- Associated Press - Thursday, January 30, 2014

INDIANAPOLIS (AP) - South Bend Tribune. Jan. 17, 2014.

Extend jobless aid; talk about funding

If you are among the 19,000 Hoosiers who’ve been jobless more than 26 weeks, it may be impossible to appreciate the ideological battle over the long-term extension of unemployment benefits that was shut down in the Senate last week. All your focus might be on keeping your cellphone connected and gasoline in the car to hunt for work.

It’s a shame the casualties of this first big fight of the 2014 election over domestic priorities are the unemployed.

What started out as a disagreement over spending turned into a debate over rights of the minority party, with each side blaming the other.

After the extension of aid for some 1.3 million long-term unemployed expired on Dec. 28, Democrats took the stand that renewing the benefits was an emergency; budgeting the expense was not. Republicans countered that the urgency had waned. They said renewing the aid should be paid for; deficit spending has spiraled for too long.
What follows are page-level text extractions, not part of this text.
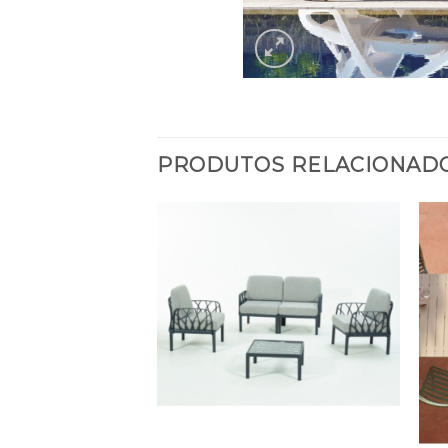
PRODUTOS RELACIONAD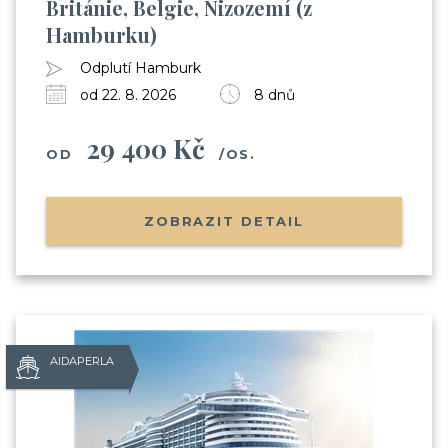
Británie, Belgie, Nizozemí (z
Hamburku)
Odplutí Hamburk
od 22. 8. 2026
8 dnů
29 400 Kč
OD
/OS.
ZOBRAZIT DETAIL
AIDAPERLA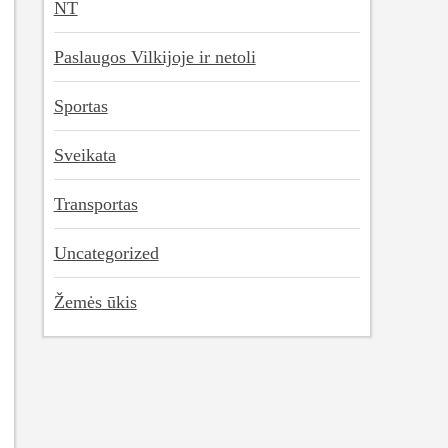
NT
Paslaugos Vilkijoje ir netoli
Sportas
Sveikata
Transportas
Uncategorized
Žemės ūkis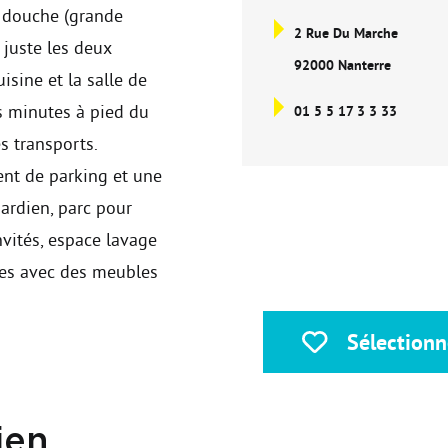
e douche (grande
2 Rue Du Marche
a juste les deux
92000 Nanterre
isine et la salle de
s minutes à pied du
01 5 5 17 3 3 33
s transports.
nt de parking et une
ardien, parc pour
nvités, espace lavage
ées avec des meubles
.
Sélectionn
ien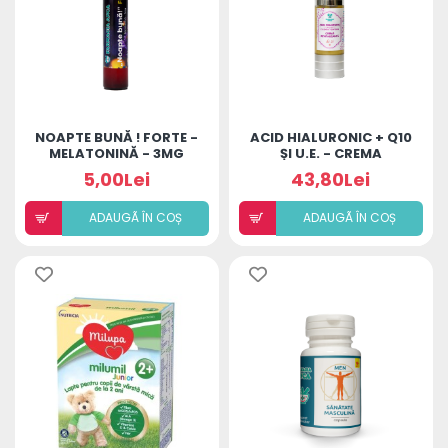
NOAPTE BUNĂ ! FORTE -
ACID HIALURONIC + Q10
MELATONINĂ - 3MG
ȘI U.E. - CREMA
REVITALIZANTĂ DE ZI
5,00Lei
43,80Lei
ADAUGÃ ÎN COȘ
ADAUGÃ ÎN COȘ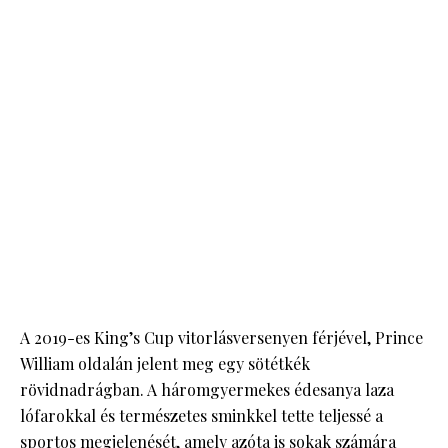
A 2019-es King’s Cup vitorlásversenyen férjével, Prince
William oldalán jelent meg egy sötétkék
rövidnadrágban. A háromgyermekes édesanya laza
lófarokkal és természetes sminkkel tette teljessé a
sportos megjelenését, amely azóta is sokak számára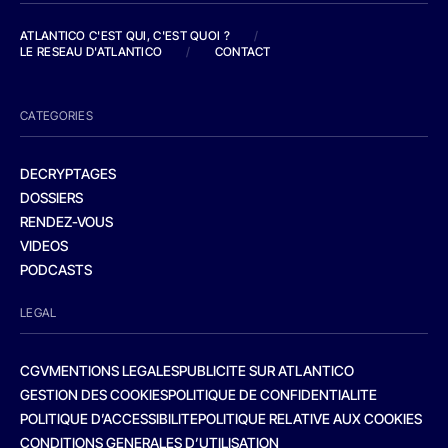
ATLANTICO C'EST QUI, C'EST QUOI ?
/
LE RESEAU D'ATLANTICO
/
CONTACT
CATEGORIES
DECRYPTAGES
DOSSIERS
RENDEZ-VOUS
VIDEOS
PODCASTS
LEGAL
CGV
MENTIONS LEGALES
PUBLICITE SUR ATLANTICO
GESTION DES COOKIES
POLITIQUE DE CONFIDENTIALITE
POLITIQUE D’ACCESSIBILITE
POLITIQUE RELATIVE AUX COOKIES
CONDITIONS GENERALES D’UTILISATION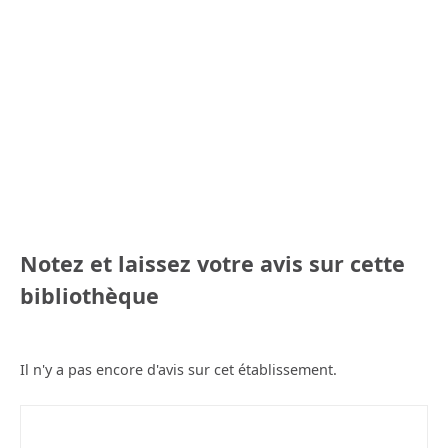
Notez et laissez votre avis sur cette
bibliothèque
Il n'y a pas encore d'avis sur cet établissement.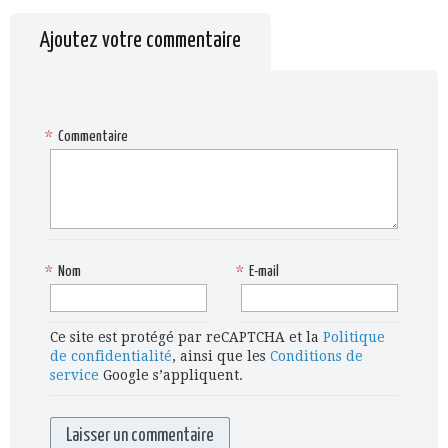
Ajoutez votre commentaire
*
Commentaire
*
Nom
*
E-mail
Ce site est protégé par reCAPTCHA et la
Politique
de confidentialité
, ainsi que les
Conditions de
service
Google s’appliquent.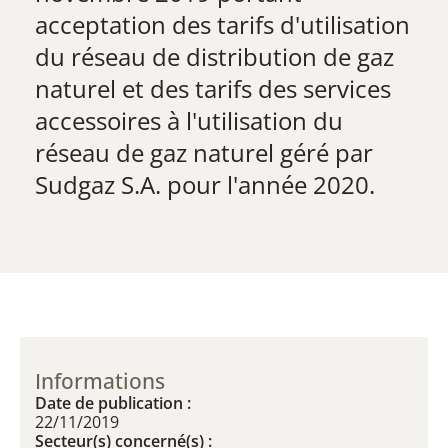
acceptation des tarifs d'utilisation
du réseau de distribution de gaz
naturel et des tarifs des services
accessoires à l'utilisation du
réseau de gaz naturel géré par
Sudgaz S.A. pour l'année 2020.
Informations
Date de publication :
22/11/2019
Secteur(s) concerné(s) :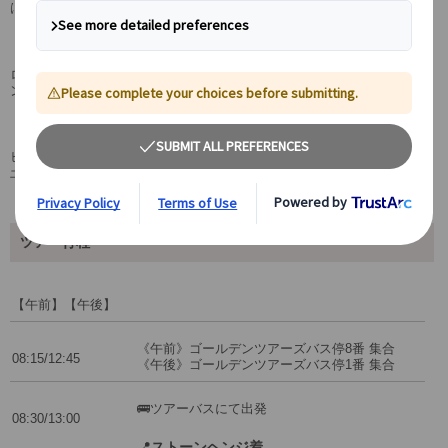
は必見です。
便利な往復バス
ロンドンから半日で手軽に行ける！個人ではなかなか行きにくいストー
ンヘンジも往復バス付でらくらく。
お土産探しにもぴったり
ビジターセンターショップでは、ストーンヘンジグッズが豊富です。お
土産にぜひ！
ツアー行程
【午前】【午後】
《午前》ゴールデンツアーズバス停8番 集合
08:15/12:45
《午後》ゴールデンツアーズバス停1番 集合
🚌ツアーバスにて出発
08:30/13:00
📍
ストーンヘンジ着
There is merit in both camps. Unemployment is still an emergency in the nation. One new job is available today for every three people who need work. Indiana’s average jobless rate is 7.3 percent. The national rate is 7 percent. The deficit, though, is so threatening to the nation’s long-term vitality that reducing it ought to be a part of any spending equation. Reconciling these two positions just doesn’t seem that difficult - at least to those of us outside of Congress.

Indiana Republican Sen. Dan Coats, we were glad to note, was one of six GOP members who voted along with 52 Democrats on Jan. 7 to overcome a key procedural hurdle to allow debate on unemployment compensation to proceed.

Optimism that a deal might be struck, however, was short-lived.

Coats was among those who proposed paying the costs through such means as prohibiting simultaneous collection of Social Security Disability Insurance and unemployment insurance; addressing abuse of the federal child tax credit; delaying the Affordable Care Act mandates; and reforming unemployment insurance programs to require those receiving benefits to demonstrate that they are making a sustained job search.

Senate Majority Leader Harry Reid, D-Nevada, called the Republicans’ effort a thinly veiled filibuster. For their part, Republicans complained Reid shut them out of decision-making. Good points, again, on both sides.

But Republicans really can’t claim this umpteenth attempt at scuttling the Affordable Care Act as a sincere attempt at compromise. And Democrats must honestly come to grips with the reality that our downsized nation can’t afford the government it has.

Many experts say long-term unemployment assistance is necessary both for the good of those receiving it and to sustain the country’s recovery from recession. Congress should renew the benefits and agree on how to budget the cost.

The $1.1 trillion spending bill Congress hammered out last week is reason to hope a deal on unemployment can be made soon. Both parties surely remember that the unemployed will vote this fall, too.